Work order
Nothing but the lines from the top of the records through the line with "36: (916, 148, 74.48)" should be returned, exactly, and without pictures.

Given data
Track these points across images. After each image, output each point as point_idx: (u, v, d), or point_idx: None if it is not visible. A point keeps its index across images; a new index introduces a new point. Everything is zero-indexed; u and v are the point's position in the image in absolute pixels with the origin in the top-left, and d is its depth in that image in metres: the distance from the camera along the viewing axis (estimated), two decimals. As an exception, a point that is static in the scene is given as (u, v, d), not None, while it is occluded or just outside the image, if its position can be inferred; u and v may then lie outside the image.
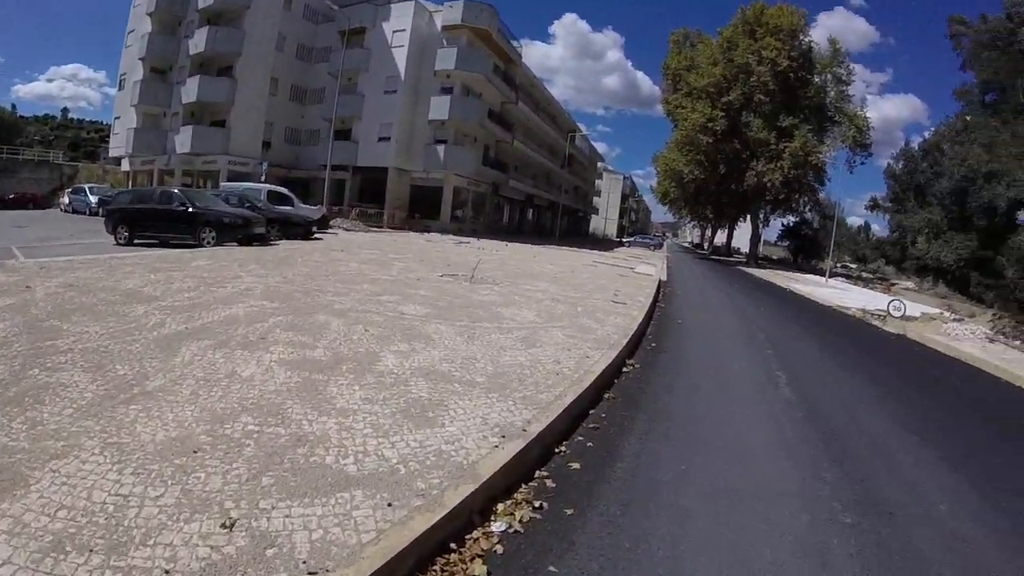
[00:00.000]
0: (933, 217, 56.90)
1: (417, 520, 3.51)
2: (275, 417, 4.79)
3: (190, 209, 18.76)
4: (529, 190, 60.34)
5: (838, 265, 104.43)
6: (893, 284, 52.45)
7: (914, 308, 28.54)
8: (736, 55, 52.51)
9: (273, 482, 3.75)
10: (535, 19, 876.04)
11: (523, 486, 4.61)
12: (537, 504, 4.34)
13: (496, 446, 4.71)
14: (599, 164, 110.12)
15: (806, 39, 54.91)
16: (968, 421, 9.14)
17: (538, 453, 5.15)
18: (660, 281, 24.22)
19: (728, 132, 52.74)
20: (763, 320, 17.72)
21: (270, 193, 27.17)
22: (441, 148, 44.72)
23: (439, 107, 44.59)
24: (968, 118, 54.34)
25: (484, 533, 3.88)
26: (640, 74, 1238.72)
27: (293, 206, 26.87)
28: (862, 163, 59.58)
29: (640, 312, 13.23)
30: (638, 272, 27.35)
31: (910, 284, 53.89)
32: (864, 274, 73.16)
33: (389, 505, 3.62)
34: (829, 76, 56.65)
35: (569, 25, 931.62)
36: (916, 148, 74.48)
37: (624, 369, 8.77)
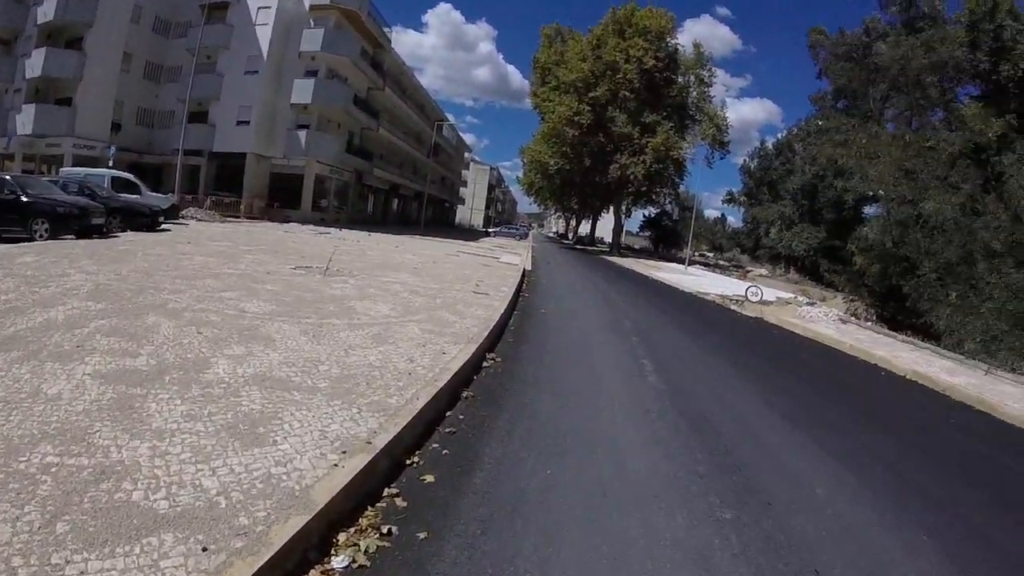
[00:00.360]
0: (785, 210, 60.88)
1: (237, 567, 2.91)
2: (79, 444, 3.97)
3: (22, 198, 16.39)
4: (395, 179, 59.00)
5: (696, 254, 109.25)
6: (748, 271, 55.53)
7: (770, 293, 29.87)
8: (605, 53, 53.85)
9: (69, 529, 3.03)
10: (409, 7, 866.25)
11: (369, 508, 4.04)
12: (385, 530, 3.80)
13: (336, 464, 4.10)
14: (466, 155, 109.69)
15: (673, 41, 57.26)
16: (833, 400, 9.50)
17: (386, 467, 4.58)
18: (525, 270, 24.16)
19: (594, 126, 53.91)
20: (628, 307, 17.92)
21: (115, 180, 24.71)
22: (303, 134, 42.34)
23: (303, 90, 42.21)
24: (820, 122, 58.20)
25: (323, 572, 3.32)
26: (511, 68, 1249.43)
27: (140, 194, 24.68)
28: (720, 159, 63.22)
29: (502, 303, 12.92)
30: (502, 262, 27.19)
31: (764, 271, 57.37)
32: (721, 262, 77.16)
33: (204, 550, 3.00)
34: (692, 78, 60.01)
35: (443, 14, 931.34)
36: (770, 148, 79.60)
37: (484, 364, 8.33)
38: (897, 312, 24.98)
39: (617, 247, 65.15)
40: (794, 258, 60.11)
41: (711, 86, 60.71)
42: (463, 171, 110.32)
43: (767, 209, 66.20)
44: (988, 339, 17.63)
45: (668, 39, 56.13)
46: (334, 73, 44.42)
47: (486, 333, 9.29)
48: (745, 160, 72.84)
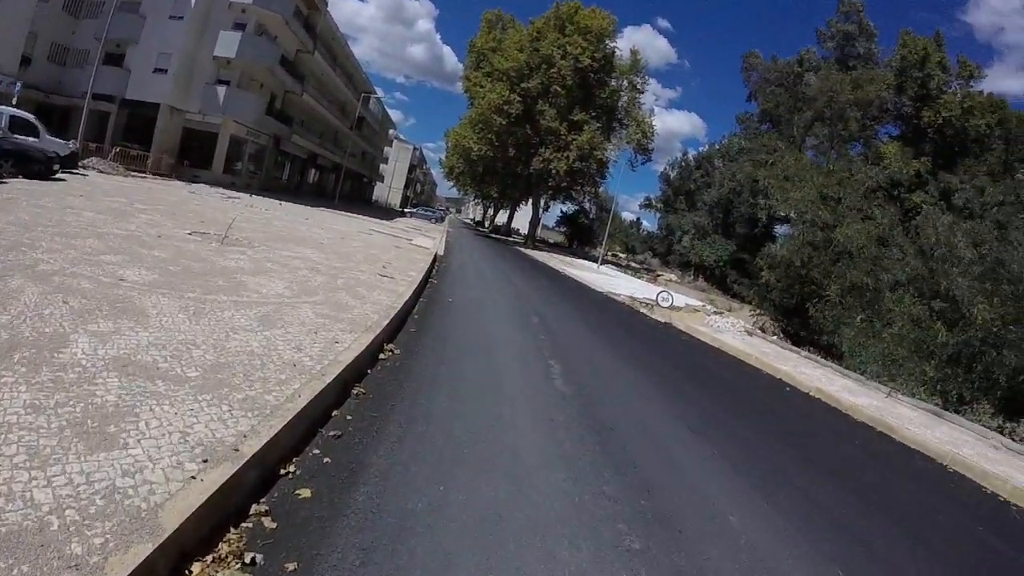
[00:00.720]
0: (701, 220, 62.38)
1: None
2: None
3: None
4: (314, 148, 56.63)
5: (609, 254, 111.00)
6: (658, 275, 56.47)
7: (679, 299, 30.59)
8: (542, 46, 53.63)
9: None
10: None
11: (232, 531, 3.47)
12: (249, 559, 3.26)
13: (194, 476, 3.52)
14: (391, 131, 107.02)
15: (611, 44, 57.35)
16: (742, 415, 9.55)
17: (256, 479, 4.01)
18: (437, 255, 23.78)
19: (522, 117, 53.64)
20: (537, 302, 17.78)
21: (12, 120, 22.90)
22: (223, 90, 40.01)
23: (228, 43, 39.63)
24: (744, 142, 62.02)
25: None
26: (447, 49, 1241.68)
27: (38, 137, 23.03)
28: (643, 164, 63.51)
29: (408, 288, 12.45)
30: (415, 244, 26.62)
31: (673, 276, 58.40)
32: (632, 264, 78.27)
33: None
34: (626, 82, 60.67)
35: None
36: (691, 160, 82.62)
37: (381, 356, 7.82)
38: (800, 328, 25.43)
39: (532, 240, 65.23)
40: (704, 267, 61.76)
41: (643, 93, 61.67)
42: (385, 148, 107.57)
43: (682, 218, 68.30)
44: (888, 363, 18.05)
45: (607, 41, 56.23)
46: (263, 29, 42.34)
47: (386, 322, 8.77)
48: (665, 169, 75.42)
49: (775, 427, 9.36)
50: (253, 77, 42.79)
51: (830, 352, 21.78)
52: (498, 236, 75.99)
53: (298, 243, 15.97)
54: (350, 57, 61.82)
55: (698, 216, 64.11)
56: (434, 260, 21.03)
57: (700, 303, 31.95)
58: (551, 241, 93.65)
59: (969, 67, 51.87)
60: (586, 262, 55.12)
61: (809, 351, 20.90)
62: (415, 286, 13.08)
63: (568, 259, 51.91)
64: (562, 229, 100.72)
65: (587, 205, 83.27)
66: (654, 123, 60.24)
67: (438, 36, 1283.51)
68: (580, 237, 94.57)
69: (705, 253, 59.32)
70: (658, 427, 7.53)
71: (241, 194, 33.47)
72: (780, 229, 59.10)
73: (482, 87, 54.60)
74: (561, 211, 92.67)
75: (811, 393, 12.80)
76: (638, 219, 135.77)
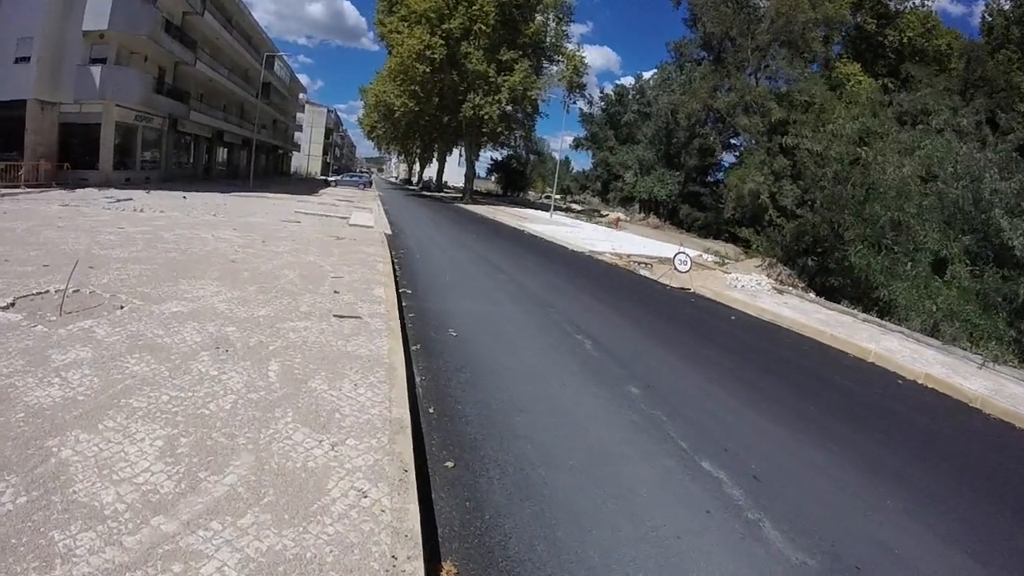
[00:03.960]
0: (644, 154, 58.10)
1: None
2: None
3: None
4: (218, 124, 48.76)
5: (543, 196, 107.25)
6: (619, 219, 52.84)
7: (658, 247, 28.26)
8: (460, -20, 47.72)
9: None
10: None
11: None
12: None
13: None
14: (301, 96, 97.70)
15: None
16: (914, 456, 6.76)
17: None
18: (385, 236, 18.95)
19: (446, 62, 47.87)
20: (545, 291, 13.30)
21: None
22: (98, 70, 32.09)
23: (97, 12, 31.56)
24: (688, 73, 57.66)
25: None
26: (347, 4, 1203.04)
27: None
28: (574, 103, 58.24)
29: (392, 342, 7.28)
30: (354, 224, 21.36)
31: (622, 215, 54.76)
32: (573, 206, 74.29)
33: None
34: (551, 15, 54.87)
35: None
36: (613, 94, 78.93)
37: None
38: (818, 274, 21.58)
39: (470, 194, 59.79)
40: (653, 202, 58.04)
41: (570, 24, 56.75)
42: (298, 114, 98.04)
43: (626, 153, 64.02)
44: (954, 320, 14.87)
45: (530, -31, 50.82)
46: None
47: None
48: (581, 108, 70.49)
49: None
50: (134, 50, 34.97)
51: (868, 304, 18.04)
52: (430, 194, 70.37)
53: (196, 273, 9.89)
54: (246, 15, 53.18)
55: (642, 150, 59.79)
56: (387, 246, 16.11)
57: (695, 253, 27.60)
58: (483, 191, 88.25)
59: None
60: (536, 212, 50.76)
61: (848, 306, 17.72)
62: (398, 331, 7.88)
63: (516, 211, 47.19)
64: (492, 177, 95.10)
65: (518, 150, 78.05)
66: (584, 57, 55.05)
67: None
68: (514, 184, 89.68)
69: (655, 188, 55.27)
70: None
71: (135, 193, 26.92)
72: (728, 157, 57.23)
73: (399, 33, 47.85)
74: (491, 159, 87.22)
75: (919, 381, 10.14)
76: (566, 158, 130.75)
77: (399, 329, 7.88)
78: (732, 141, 55.09)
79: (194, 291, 8.57)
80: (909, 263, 17.42)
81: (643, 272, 20.11)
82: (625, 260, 21.95)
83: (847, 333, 12.74)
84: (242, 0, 50.92)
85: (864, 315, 15.92)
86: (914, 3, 48.57)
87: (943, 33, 47.53)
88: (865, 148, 19.49)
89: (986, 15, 46.49)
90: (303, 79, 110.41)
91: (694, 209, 54.12)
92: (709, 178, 57.48)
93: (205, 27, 42.92)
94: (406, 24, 48.23)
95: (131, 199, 22.97)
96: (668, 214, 57.19)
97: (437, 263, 15.58)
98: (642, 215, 58.24)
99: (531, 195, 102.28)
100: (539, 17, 54.02)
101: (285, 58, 67.31)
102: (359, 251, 14.29)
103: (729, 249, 41.28)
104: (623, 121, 71.00)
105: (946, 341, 13.61)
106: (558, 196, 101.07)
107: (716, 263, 23.64)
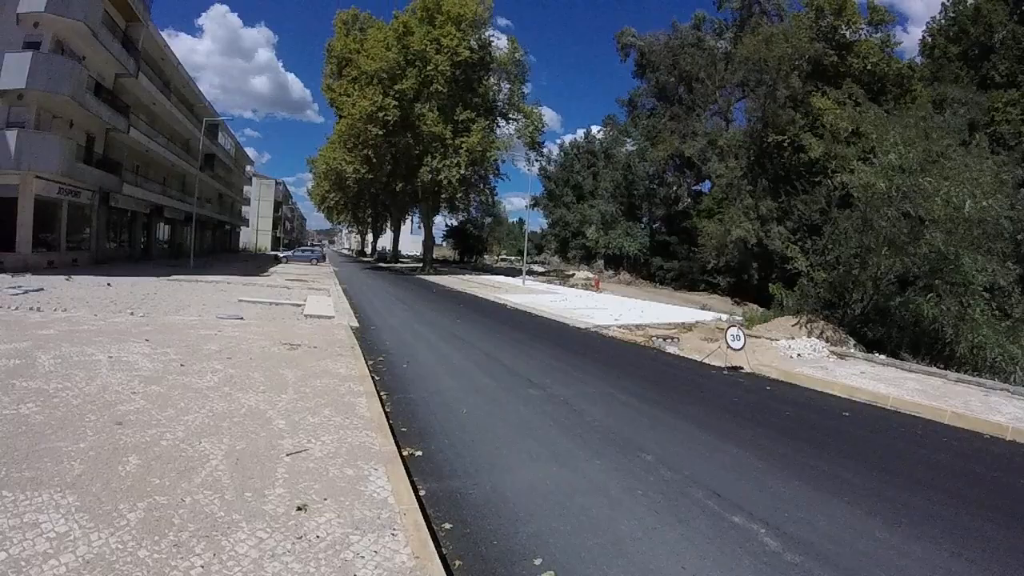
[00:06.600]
0: (607, 209, 55.38)
1: None
2: None
3: None
4: (157, 199, 42.77)
5: (498, 259, 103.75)
6: (571, 274, 49.52)
7: (663, 311, 25.56)
8: (412, 41, 43.97)
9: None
10: (183, 9, 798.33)
11: None
12: None
13: None
14: (248, 168, 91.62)
15: (487, 32, 49.09)
16: None
17: None
18: (352, 330, 14.26)
19: (400, 124, 43.69)
20: (605, 415, 8.37)
21: None
22: (13, 135, 26.48)
23: (15, 68, 26.25)
24: (647, 120, 56.78)
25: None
26: (291, 76, 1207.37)
27: None
28: (536, 160, 54.85)
29: None
30: (311, 315, 16.45)
31: (590, 273, 52.19)
32: (535, 268, 70.84)
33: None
34: (505, 73, 51.84)
35: (219, 17, 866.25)
36: (569, 149, 76.79)
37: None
38: (862, 325, 18.40)
39: (430, 263, 55.17)
40: (622, 257, 55.16)
41: (525, 82, 53.37)
42: (245, 187, 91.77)
43: (587, 208, 61.33)
44: None
45: (483, 29, 47.90)
46: (64, 46, 29.22)
47: None
48: (541, 164, 67.52)
49: None
50: (57, 113, 29.42)
51: (928, 355, 16.35)
52: (387, 265, 65.57)
53: (36, 470, 4.69)
54: (186, 80, 47.98)
55: (603, 204, 56.74)
56: (361, 354, 11.36)
57: (711, 317, 23.64)
58: (440, 258, 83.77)
59: (880, 12, 49.01)
60: (504, 278, 46.49)
61: (920, 362, 15.34)
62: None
63: (484, 280, 42.84)
64: (446, 243, 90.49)
65: (475, 213, 74.01)
66: (542, 114, 51.74)
67: (280, 64, 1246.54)
68: (471, 248, 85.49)
69: (623, 242, 52.07)
70: None
71: (53, 280, 21.18)
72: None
73: (348, 96, 43.68)
74: (447, 224, 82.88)
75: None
76: (520, 219, 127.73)
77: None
78: (696, 188, 53.01)
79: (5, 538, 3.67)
80: (980, 307, 15.66)
81: (671, 349, 15.91)
82: (643, 336, 17.68)
83: (960, 404, 10.48)
84: (181, 64, 45.89)
85: (955, 375, 13.40)
86: (867, 31, 48.39)
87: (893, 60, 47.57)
88: (927, 178, 16.00)
89: (926, 35, 48.11)
90: (250, 152, 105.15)
91: (665, 260, 51.17)
92: (679, 226, 54.63)
93: (140, 91, 37.66)
94: (356, 86, 43.99)
95: (42, 289, 17.75)
96: (636, 267, 53.82)
97: (436, 377, 10.40)
98: (610, 272, 54.75)
99: (487, 259, 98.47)
100: (492, 77, 50.89)
101: (229, 127, 62.23)
102: (324, 370, 9.29)
103: (713, 300, 37.87)
104: (580, 178, 68.31)
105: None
106: (515, 258, 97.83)
107: (728, 325, 19.81)
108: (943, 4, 45.98)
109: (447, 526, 4.75)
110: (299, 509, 4.40)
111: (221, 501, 4.41)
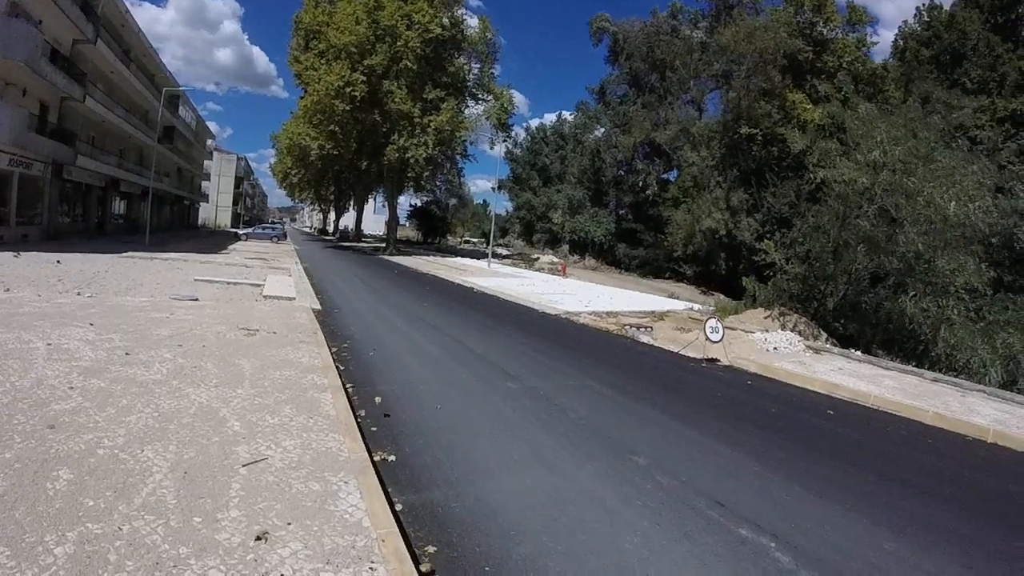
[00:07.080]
0: (574, 194, 54.82)
1: None
2: None
3: None
4: (113, 172, 40.78)
5: (462, 241, 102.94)
6: (536, 258, 49.07)
7: (633, 298, 25.19)
8: (383, 16, 42.35)
9: None
10: None
11: None
12: None
13: None
14: (209, 142, 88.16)
15: (459, 10, 48.09)
16: None
17: None
18: (314, 312, 13.56)
19: (368, 101, 42.48)
20: (592, 411, 7.87)
21: None
22: None
23: None
24: (634, 107, 54.65)
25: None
26: (256, 49, 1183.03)
27: None
28: (504, 141, 54.05)
29: None
30: (271, 296, 15.73)
31: (555, 257, 51.57)
32: (499, 250, 70.22)
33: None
34: (475, 53, 51.12)
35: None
36: (536, 133, 76.46)
37: None
38: (836, 319, 18.34)
39: (393, 243, 54.10)
40: (583, 242, 55.00)
41: (495, 63, 52.80)
42: (205, 161, 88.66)
43: (553, 193, 60.77)
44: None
45: (456, 7, 46.95)
46: (19, 9, 26.54)
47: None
48: (508, 147, 66.75)
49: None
50: (9, 80, 27.53)
51: (900, 353, 16.29)
52: (349, 244, 64.28)
53: None
54: (148, 50, 45.63)
55: (570, 189, 56.24)
56: (324, 340, 10.65)
57: (682, 306, 23.38)
58: (403, 239, 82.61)
59: (858, 12, 49.71)
60: (469, 261, 45.78)
61: (894, 359, 15.25)
62: None
63: (449, 262, 42.11)
64: (409, 223, 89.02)
65: (439, 194, 73.00)
66: (512, 95, 50.79)
67: (246, 36, 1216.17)
68: (435, 230, 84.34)
69: (590, 228, 51.66)
70: None
71: (1, 256, 20.37)
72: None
73: (316, 70, 42.11)
74: (411, 204, 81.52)
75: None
76: (484, 202, 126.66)
77: None
78: (664, 176, 52.68)
79: None
80: (959, 307, 15.80)
81: (644, 339, 15.47)
82: (615, 324, 17.22)
83: (940, 404, 10.35)
84: (143, 33, 43.85)
85: (932, 374, 13.25)
86: (844, 31, 48.60)
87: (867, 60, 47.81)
88: (911, 178, 15.71)
89: (899, 38, 48.16)
90: (212, 126, 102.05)
91: (631, 247, 50.89)
92: (646, 213, 54.28)
93: (98, 58, 35.82)
94: (324, 60, 42.52)
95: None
96: (602, 253, 53.54)
97: (405, 367, 9.68)
98: (576, 257, 54.31)
99: (451, 241, 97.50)
100: (462, 57, 49.75)
101: (190, 99, 60.09)
102: (284, 360, 8.54)
103: (680, 289, 37.75)
104: (547, 160, 67.66)
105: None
106: (479, 240, 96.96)
107: (699, 313, 19.59)
108: (918, 9, 46.24)
109: (431, 549, 4.14)
110: (258, 539, 3.71)
111: (166, 529, 3.71)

Written solution
Track these points across images. After each image, output each point as point_idx: (u, v, d), or point_idx: None if it is not visible. A point keeps its index across images; a new index introduces a new point. Everything is zero-indexed; u and v are the point's position in the image in absolute pixels with the origin in the top-left, and d is its depth in that image in metres: the distance from the camera along the viewing axis (estimated), two decimals. As an exception, a point that is static in the scene is given as (u, v, d), not None, while it is occluded or just outside the image, if its position can be inferred; u and v may then lie outside the image.
[00:00.000]
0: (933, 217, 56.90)
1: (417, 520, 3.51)
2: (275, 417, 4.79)
3: (190, 209, 18.76)
4: (529, 190, 60.34)
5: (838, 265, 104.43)
6: (893, 284, 52.45)
7: (914, 308, 28.54)
8: (736, 55, 52.51)
9: (273, 482, 3.75)
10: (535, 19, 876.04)
11: (523, 486, 4.61)
12: (537, 504, 4.34)
13: (496, 446, 4.71)
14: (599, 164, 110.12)
15: (806, 39, 54.91)
16: (968, 421, 9.14)
17: (538, 453, 5.15)
18: (660, 281, 24.22)
19: (728, 132, 52.74)
20: (763, 320, 17.72)
21: (270, 193, 27.17)
22: (441, 148, 44.72)
23: (439, 107, 44.59)
24: (968, 118, 54.34)
25: (484, 533, 3.88)
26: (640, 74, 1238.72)
27: (293, 206, 26.87)
28: (862, 163, 59.58)
29: (640, 312, 13.23)
30: (638, 272, 27.35)
31: (910, 284, 53.89)
32: (864, 274, 73.16)
33: (389, 505, 3.62)
34: (829, 76, 56.65)
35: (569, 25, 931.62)
36: (916, 148, 74.48)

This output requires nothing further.